Roasted Nuts Chaat is a simple and easy to prepare recipe which is full of nutrients. Keep a small pot of this chaat when you are travelling to satisfy those hunger pangs with something delicious and healthy.


4 teaspoons ghee
1 cup makhana/foxnuts
¼ cup unsalted almonds
¼ cup unsalted cashew nuts
¼ cups unsalted pistachios
¼ cup peanuts
2 tablespoons raisins
½ teaspoon black pepper powder
½ teaspoon chaat masala
½ teaspoon black salt
Juice of ½ lemon



Heat 2 teaspoons ghee in a pan and roast the makhana on low to medium heat for 7-8 minutes until they are crunchy and slightly golden.  Turn off the heat and keep the roasted makhana on side to cool.


Heat 1 teaspoon ghee in a pan and roast the almonds, cashew nuts and pistachios on low-medium heat for about 3-4 minutes or until they are crunchy and turn slightly golden. Turn off the heat and keep them aside.


Similarly, heat 1 teaspoon ghee in a pan and roast the peanuts on low-medium heat for 3-4 minutes or until they are crunchy and turn slightly golden. Turn off the heat and keep them aside.


In a bowl, add the roasted almonds, cashew nuts, pistachios, peanuts, raisins and makhana. Season with black pepper powder, chaat masala, black salt and lime juice. Toss until all the spices have coated the nuts.

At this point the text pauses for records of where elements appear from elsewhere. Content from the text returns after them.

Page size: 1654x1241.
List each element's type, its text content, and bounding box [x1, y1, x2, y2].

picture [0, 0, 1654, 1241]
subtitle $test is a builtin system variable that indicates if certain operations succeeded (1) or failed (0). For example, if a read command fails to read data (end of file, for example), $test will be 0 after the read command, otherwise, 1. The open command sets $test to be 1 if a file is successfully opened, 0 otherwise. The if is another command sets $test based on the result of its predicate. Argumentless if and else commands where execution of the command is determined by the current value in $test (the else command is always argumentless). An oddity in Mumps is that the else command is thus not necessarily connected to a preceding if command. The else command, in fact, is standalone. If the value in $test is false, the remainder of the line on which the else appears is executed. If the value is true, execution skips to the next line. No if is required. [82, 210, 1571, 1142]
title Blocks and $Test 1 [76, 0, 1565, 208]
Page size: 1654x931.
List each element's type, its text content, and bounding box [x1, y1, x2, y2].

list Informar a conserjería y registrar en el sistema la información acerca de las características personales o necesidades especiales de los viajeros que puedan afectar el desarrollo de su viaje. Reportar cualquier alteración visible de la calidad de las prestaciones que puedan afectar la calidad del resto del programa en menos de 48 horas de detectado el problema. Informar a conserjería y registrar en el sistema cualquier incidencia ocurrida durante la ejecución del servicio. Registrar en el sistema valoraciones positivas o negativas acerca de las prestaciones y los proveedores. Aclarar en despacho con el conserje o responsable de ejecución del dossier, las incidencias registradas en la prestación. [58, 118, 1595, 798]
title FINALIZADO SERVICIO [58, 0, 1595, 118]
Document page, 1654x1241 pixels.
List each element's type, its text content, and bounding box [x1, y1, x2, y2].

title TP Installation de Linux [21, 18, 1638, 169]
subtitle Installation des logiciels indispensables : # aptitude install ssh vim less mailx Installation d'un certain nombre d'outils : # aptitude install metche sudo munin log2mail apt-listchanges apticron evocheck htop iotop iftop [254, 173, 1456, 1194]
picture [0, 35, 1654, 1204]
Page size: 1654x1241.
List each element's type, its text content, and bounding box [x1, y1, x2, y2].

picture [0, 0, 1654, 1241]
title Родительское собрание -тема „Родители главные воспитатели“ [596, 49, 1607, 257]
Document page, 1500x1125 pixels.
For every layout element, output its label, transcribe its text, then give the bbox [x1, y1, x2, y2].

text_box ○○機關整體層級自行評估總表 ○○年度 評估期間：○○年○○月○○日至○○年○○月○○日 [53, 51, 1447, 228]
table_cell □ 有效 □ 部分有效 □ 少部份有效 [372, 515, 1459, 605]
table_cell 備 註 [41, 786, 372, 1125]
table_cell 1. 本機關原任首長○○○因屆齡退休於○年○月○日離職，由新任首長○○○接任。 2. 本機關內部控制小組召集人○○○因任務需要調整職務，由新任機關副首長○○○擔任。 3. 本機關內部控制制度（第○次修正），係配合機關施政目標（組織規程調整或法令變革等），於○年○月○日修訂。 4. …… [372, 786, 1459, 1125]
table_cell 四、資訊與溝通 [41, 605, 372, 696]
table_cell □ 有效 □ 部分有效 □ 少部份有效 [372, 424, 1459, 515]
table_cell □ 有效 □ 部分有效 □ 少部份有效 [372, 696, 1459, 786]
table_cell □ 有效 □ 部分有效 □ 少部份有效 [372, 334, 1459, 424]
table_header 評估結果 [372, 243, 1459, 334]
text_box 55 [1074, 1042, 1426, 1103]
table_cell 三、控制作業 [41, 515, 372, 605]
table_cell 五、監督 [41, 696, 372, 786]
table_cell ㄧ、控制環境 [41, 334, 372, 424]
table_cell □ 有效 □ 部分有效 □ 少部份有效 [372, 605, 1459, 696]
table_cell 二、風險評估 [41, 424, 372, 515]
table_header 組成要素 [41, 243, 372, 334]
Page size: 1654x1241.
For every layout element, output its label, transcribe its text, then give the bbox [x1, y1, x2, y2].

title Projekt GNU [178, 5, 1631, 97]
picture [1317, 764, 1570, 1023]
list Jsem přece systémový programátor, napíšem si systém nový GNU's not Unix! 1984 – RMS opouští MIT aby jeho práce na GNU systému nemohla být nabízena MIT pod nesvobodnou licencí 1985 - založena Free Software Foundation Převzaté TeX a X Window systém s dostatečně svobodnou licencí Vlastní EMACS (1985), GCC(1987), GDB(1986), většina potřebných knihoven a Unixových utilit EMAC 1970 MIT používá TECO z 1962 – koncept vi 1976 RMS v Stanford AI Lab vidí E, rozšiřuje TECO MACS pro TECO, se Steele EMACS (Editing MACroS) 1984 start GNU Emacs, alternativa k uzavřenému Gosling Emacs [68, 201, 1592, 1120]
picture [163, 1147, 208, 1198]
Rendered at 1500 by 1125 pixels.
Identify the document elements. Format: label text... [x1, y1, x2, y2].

Serve the dry fruit chaat as a snack or side with drinks.

Tips & Variations

  1. I have shallow fried the nuts, but they can be roasted in the oven too.
  2. I have used ghee in a pan as it works very well with the nuts. This is my ‘going back to roots’ recipe and I really love cooking with ghee due to its nutritional value.
  3. You can add other nuts and seeds like walnuts, pumpkin seeds, and melon seeds.
  4. I have added makhana without cutting. If you want, you can halve the makhana into two before roasting.